→ Passage:
===

Auto component industry seeks uniform 18 % GST on products; government to consider rate cut in September 20 GST Council meeting, says Anurag Thakur, Union Minister.
The Automotive Component Manufacturers Association (ACMA) concluded its 59th Annual Convention today. The convention witnessed multiple stakeholders from the industry gathering to collectively assess and address the ongoing slowdown as well as the future challenges amidst multiple disruptions. While the Society of Indian Automobile Manufacturers (SIAM) had requested the government to reduce GST tariffs on automotive products from 28 % to 18 % aiming to boost the industry out of the present deterioration in sales, component manufacturers collectively rallied behind OEMs to seek a uniform reduction in tax rates on all components.

===

→ The data:
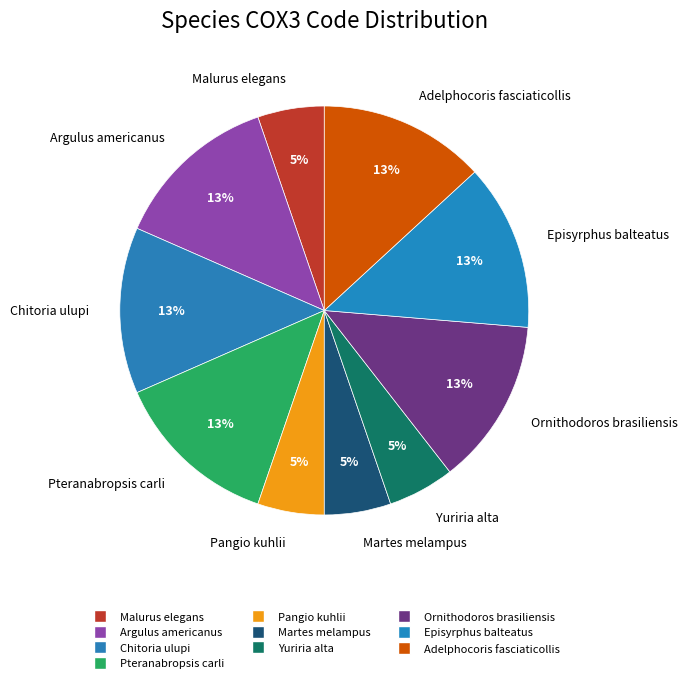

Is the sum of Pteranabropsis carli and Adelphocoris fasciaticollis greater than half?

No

===

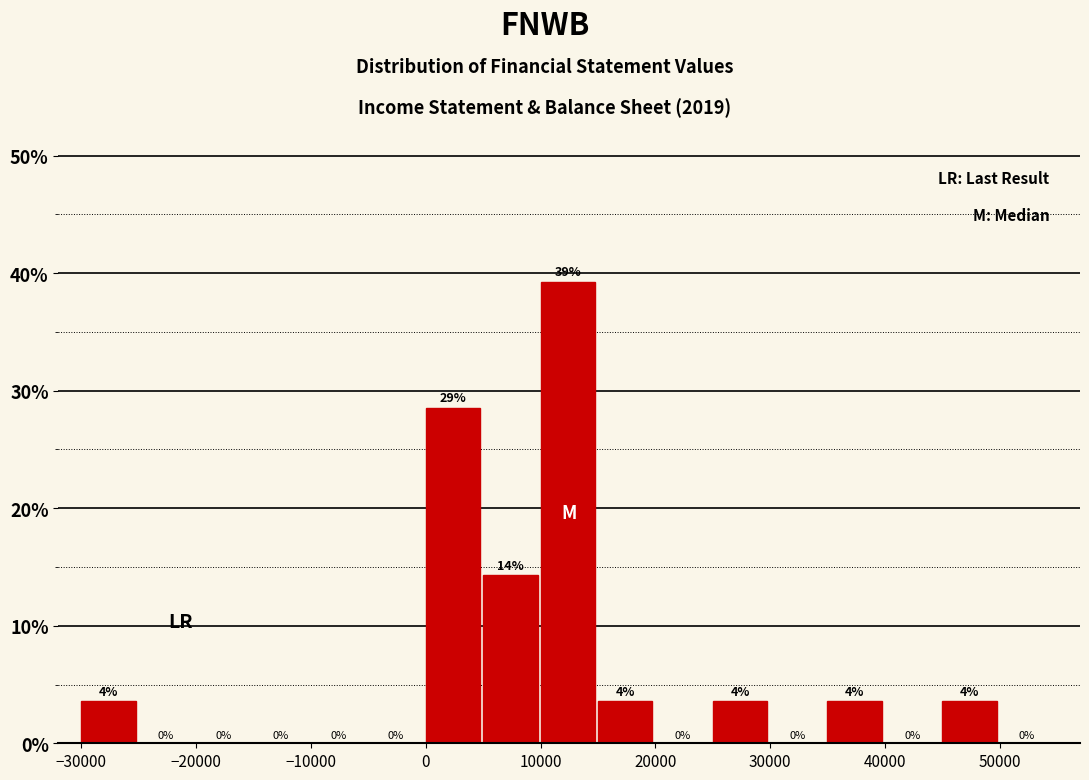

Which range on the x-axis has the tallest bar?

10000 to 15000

===

→ To do:
Answer these questions using the GST passage above.
1. Which association concluded its 59th Annual Convention?
2. On what date will the GST Council meeting take place where the government will consider a rate cut?
3. What reduction in GST tariffs on automotive products did the Society of Indian Automobile Manufacturers request?

→ Output of the task:
1. The Automotive Component Manufacturers Association (ACMA)
2. September 20
3. From 28 % to 18 %